Activity >> What you return must be every line from the beginning of the data through the line holding "g steeds groeien, een", unchanged.

Data for this exercise >>

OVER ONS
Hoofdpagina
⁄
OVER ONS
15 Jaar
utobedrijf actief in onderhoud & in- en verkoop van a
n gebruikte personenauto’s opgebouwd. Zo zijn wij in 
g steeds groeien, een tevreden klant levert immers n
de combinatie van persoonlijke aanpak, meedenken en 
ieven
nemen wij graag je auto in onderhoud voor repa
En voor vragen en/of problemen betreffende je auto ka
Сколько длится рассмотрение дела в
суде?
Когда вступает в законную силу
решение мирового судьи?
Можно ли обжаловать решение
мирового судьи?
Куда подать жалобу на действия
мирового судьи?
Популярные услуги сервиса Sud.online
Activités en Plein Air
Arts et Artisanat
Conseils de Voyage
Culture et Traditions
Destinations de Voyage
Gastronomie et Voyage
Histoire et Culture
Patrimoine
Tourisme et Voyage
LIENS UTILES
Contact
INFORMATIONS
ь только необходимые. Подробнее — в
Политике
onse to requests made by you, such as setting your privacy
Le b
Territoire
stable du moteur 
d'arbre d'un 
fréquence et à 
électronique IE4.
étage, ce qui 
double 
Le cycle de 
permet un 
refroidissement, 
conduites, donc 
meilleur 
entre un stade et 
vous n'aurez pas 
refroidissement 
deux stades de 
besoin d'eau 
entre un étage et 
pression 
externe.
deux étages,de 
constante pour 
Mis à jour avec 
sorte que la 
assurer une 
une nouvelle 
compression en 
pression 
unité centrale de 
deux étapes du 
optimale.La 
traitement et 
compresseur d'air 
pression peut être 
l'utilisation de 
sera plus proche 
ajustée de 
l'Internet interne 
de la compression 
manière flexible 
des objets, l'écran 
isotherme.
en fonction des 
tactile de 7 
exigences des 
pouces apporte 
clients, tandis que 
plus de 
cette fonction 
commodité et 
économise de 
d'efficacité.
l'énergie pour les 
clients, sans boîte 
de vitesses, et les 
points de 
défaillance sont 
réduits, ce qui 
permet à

Solution >>
OVER ONS
Hoofdpagina
⁄
OVER ONS
15 Jaar
utobedrijf actief in onderhoud & in- en verkoop van a
n gebruikte personenauto’s opgebouwd. Zo zijn wij in 
g steeds groeien, een tevreden klant levert immers n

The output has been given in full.